What is expected
The output is the lines below from the one with "Александр Кобозев" through the one with "różnych etapach kariery zawodowej lub", both included, printed exactly and with no other line.

━━━━━━━━━━

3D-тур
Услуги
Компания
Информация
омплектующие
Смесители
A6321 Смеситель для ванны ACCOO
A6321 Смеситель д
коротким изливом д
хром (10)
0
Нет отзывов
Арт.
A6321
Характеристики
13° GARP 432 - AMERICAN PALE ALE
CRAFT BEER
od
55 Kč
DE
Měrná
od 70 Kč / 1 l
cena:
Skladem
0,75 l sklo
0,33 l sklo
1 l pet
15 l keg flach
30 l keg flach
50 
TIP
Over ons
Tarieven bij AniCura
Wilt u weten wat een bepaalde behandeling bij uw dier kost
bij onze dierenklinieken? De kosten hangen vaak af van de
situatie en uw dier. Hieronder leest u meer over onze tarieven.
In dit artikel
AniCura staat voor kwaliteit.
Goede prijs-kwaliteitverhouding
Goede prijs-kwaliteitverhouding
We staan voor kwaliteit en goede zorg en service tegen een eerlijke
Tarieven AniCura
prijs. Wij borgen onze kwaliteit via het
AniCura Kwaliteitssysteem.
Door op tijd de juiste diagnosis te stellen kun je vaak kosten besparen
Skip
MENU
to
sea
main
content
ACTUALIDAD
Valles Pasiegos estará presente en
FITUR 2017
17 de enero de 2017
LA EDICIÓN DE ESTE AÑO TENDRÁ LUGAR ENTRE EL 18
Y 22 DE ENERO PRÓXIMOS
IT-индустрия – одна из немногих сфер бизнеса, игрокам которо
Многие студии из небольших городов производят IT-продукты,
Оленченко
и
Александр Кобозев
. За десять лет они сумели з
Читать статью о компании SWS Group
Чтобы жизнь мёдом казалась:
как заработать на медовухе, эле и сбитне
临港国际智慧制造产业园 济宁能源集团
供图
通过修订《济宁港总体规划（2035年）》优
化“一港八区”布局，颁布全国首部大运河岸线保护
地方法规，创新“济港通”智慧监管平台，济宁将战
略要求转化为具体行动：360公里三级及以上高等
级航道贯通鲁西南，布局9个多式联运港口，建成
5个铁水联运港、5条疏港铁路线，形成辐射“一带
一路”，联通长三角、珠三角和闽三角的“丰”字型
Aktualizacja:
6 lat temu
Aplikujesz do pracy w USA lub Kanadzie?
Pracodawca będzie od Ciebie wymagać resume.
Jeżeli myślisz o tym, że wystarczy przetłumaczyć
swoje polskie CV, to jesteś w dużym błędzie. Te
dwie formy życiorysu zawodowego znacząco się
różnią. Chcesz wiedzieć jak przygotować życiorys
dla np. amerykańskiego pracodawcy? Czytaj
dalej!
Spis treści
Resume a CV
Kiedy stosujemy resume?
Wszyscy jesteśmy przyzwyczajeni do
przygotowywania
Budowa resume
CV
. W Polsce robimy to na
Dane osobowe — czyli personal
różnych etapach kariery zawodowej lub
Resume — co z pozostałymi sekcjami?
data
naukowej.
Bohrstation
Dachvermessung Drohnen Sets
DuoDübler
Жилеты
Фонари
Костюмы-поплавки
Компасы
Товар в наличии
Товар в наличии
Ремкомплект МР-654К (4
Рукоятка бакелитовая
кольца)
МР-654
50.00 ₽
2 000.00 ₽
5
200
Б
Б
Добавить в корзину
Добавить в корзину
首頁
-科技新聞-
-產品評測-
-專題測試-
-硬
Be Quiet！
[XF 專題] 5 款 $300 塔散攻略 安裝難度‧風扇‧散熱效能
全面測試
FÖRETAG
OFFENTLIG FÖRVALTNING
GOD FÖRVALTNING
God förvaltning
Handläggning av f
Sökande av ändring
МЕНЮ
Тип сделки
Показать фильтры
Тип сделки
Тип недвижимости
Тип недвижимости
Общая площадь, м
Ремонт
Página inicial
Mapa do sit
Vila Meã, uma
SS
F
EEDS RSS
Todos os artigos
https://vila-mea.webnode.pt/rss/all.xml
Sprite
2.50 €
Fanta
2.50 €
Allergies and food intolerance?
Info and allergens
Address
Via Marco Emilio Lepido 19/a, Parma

━━━━━━━━━━

Task output
Александр Кобозев
. За десять лет они сумели з
Читать статью о компании SWS Group
Чтобы жизнь мёдом казалась:
как заработать на медовухе, эле и сбитне
临港国际智慧制造产业园 济宁能源集团
供图
通过修订《济宁港总体规划（2035年）》优
化“一港八区”布局，颁布全国首部大运河岸线保护
地方法规，创新“济港通”智慧监管平台，济宁将战
略要求转化为具体行动：360公里三级及以上高等
级航道贯通鲁西南，布局9个多式联运港口，建成
5个铁水联运港、5条疏港铁路线，形成辐射“一带
一路”，联通长三角、珠三角和闽三角的“丰”字型
Aktualizacja:
6 lat temu
Aplikujesz do pracy w USA lub Kanadzie?
Pracodawca będzie od Ciebie wymagać resume.
Jeżeli myślisz o tym, że wystarczy przetłumaczyć
swoje polskie CV, to jesteś w dużym błędzie. Te
dwie formy życiorysu zawodowego znacząco się
różnią. Chcesz wiedzieć jak przygotować życiorys
dla np. amerykańskiego pracodawcy? Czytaj
dalej!
Spis treści
Resume a CV
Kiedy stosujemy resume?
Wszyscy jesteśmy przyzwyczajeni do
przygotowywania
Budowa resume
CV
. W Polsce robimy to na
Dane osobowe — czyli personal
różnych etapach kariery zawodowej lub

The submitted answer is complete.